Ni Una Menos: el observatorio de violencia lleva su nombre, pero el femicida está libre y ataca de nuevoSociedad 

Ni Una Menos: el observatorio de violencia lleva su nombre, pero el femicida está libre y ataca de nuevo

En el caso de Adriana Marisel Zambrano, cuyo nombre lleva el Observatorio de Violencia de Género de la Casa del Encuentro, son muchos los motivos que causan dolor a su familia, y muchos también los elementos que indican que la justicia se equivocó no solamente una vez, sino varias.

En principio, Mercedes Zambrano, hermana de Marisel, no puede nombrar al femicida de su hermana. No puede hacerlo por disposición de la Justicia, a pesar de que es público su nombre: se trata de José Zerda, expareja de Marisel y padre de su hija de 9 meses, que la mató brutalmente a puntapiés y la golpeó en la cabeza con un nivel de albañil hasta provocarle pérdida de masa encefálica.

Atravesados por el Femicidio difunde el caso de Marisel, asesinada en Jujuy hace ya diez años.

Abandonó la escena del crimen y dejó a la beba sola, abandonada sobre el cadáver de su madre. Sin embargo, para los jueces, se trató de un homicidio preterintencional, por el que fue condenado a cinco años de prisión “No tomaron en cuenta ni el vínculo ni la alevosía, y al final cumplió solamente dos años y medio, porque estuvo con salidas transitorias por buen comportamiento y por hacerse evangélico“, protesta resignada, Mercedes.

La relación del femicida con su hija fue una verdadera fuente de tortura para la familia de Marisel. “La obligaban a vincularse porque la nena no quería ir.
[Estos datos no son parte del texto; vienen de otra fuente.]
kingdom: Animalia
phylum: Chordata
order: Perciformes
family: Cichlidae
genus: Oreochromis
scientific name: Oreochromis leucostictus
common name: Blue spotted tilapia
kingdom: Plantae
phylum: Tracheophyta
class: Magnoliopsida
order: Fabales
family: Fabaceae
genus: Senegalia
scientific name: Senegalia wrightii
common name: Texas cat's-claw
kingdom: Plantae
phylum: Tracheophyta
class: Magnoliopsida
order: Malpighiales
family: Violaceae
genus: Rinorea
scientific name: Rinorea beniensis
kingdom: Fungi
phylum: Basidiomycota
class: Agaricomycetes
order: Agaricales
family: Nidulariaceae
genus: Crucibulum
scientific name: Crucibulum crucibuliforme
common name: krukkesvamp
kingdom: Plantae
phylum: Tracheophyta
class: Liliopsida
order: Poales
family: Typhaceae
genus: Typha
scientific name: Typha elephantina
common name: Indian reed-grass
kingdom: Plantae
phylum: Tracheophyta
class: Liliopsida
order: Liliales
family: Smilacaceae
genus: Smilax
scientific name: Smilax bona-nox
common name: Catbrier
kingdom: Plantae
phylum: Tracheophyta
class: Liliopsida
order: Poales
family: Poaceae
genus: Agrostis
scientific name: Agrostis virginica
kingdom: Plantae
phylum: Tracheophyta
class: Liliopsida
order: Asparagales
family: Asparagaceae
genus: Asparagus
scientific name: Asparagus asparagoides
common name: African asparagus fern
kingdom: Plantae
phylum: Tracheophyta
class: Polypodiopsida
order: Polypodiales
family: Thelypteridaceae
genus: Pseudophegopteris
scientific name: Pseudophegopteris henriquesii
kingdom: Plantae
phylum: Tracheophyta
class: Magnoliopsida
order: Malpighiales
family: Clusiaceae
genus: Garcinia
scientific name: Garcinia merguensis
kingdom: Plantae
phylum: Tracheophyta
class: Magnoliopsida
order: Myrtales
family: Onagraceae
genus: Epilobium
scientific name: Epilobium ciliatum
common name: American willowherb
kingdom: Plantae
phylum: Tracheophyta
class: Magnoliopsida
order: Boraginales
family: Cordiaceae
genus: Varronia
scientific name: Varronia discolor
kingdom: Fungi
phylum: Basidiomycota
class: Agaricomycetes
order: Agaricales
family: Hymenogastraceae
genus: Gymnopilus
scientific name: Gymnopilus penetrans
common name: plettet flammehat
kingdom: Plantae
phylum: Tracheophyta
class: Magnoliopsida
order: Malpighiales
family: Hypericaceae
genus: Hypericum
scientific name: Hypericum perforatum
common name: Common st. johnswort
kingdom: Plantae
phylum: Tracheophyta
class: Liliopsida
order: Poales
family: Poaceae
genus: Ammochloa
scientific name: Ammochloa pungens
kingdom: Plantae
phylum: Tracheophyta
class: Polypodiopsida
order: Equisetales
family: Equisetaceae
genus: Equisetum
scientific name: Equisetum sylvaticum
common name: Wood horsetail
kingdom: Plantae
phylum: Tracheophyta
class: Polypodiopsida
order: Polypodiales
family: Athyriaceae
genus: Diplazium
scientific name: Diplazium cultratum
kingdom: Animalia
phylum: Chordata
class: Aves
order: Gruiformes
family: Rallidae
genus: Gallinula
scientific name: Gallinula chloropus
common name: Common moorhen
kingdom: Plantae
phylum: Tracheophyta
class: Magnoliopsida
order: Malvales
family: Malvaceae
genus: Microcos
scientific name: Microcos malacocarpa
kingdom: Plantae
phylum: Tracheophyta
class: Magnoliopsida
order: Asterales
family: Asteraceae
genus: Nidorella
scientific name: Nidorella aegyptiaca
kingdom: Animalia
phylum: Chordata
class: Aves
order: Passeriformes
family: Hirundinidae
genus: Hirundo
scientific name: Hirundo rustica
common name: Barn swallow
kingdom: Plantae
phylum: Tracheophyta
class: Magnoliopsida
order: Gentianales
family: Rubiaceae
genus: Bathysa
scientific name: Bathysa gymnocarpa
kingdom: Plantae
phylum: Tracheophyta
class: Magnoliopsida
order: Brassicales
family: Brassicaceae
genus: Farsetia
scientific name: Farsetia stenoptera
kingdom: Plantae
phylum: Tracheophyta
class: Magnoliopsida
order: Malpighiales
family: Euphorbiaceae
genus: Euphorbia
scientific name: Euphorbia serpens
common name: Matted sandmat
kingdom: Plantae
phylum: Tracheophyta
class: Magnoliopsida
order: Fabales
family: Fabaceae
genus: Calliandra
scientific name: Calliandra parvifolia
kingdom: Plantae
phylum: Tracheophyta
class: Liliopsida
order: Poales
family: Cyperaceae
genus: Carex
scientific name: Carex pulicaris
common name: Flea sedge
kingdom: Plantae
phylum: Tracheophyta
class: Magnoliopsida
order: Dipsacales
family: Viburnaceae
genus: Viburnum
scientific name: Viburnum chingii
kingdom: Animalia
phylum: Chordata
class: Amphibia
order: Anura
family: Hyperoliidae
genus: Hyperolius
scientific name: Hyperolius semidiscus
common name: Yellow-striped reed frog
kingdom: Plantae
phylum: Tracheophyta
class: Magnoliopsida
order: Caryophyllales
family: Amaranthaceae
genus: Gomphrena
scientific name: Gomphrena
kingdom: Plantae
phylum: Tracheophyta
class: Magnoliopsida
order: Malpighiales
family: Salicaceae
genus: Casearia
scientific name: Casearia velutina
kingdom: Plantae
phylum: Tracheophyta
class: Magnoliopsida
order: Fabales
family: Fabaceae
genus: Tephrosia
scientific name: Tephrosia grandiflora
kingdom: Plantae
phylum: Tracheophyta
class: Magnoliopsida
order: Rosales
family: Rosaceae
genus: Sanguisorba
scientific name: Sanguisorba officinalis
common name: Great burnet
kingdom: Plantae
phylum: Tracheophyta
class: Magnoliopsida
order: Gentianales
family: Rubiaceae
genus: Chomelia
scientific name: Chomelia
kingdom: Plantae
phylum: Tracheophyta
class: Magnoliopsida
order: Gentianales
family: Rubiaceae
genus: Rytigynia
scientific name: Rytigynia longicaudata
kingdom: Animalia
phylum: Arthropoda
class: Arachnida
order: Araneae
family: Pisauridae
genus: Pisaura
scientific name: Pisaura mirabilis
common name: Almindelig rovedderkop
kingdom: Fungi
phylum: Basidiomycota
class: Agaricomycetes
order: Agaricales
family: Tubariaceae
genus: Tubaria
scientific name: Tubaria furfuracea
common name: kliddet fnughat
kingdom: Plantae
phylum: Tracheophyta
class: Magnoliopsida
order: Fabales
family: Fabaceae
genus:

Siempre que volvía, tenía vómitos y diarrea, somatizaba todo. Y cada vez la forzaban a verlo más días. Incluso llegó a pedir llevársela de vacaciones”, recuerda.

Cumplió solamente dos años y medio, porque estuvo con salidas transitorias por buen comportamiento y por hacerse evangélico

El martirio terminó cuando Zerda fue acusado por sus dos siguientes parejas de violencia. “La nena era constantemente testigo de cómo las golpeaba. Incluso llegó a esconderse debajo de una mesa con su hermano mayor”, se angustia Mercedes.

Zerda estuvo prófugo por haber causado daño a su última mujer: le quebró ambas muñecas. “Dicen que lo detuvieron en Río Negro, pero que lo dejaron de nuevo en libertad”, se queja. “Es un peligro para todas las mujeres. Mi sobrina no quiere verlo mas: incluso quiere cambiarse el apellido“, agrega.

“Ella vive presa con mi mamá mientras él sigue libre. No puede salir con amigas, no puede ir a una plaza. Le tiene miedo”, concluye. “No es justo”.

Mercedes dice que el hecho de que el Observatorio lleve el nombre de su hermana le causa sensaciones contradictorias. Orgullo, pero también mucha pena. Está agradecida a la Casa del Encuentro por el acompañamiento y la memoria.

Mercedes, su madre y sus hermanos forman parte de la asociación Atravesados por el Femicidio.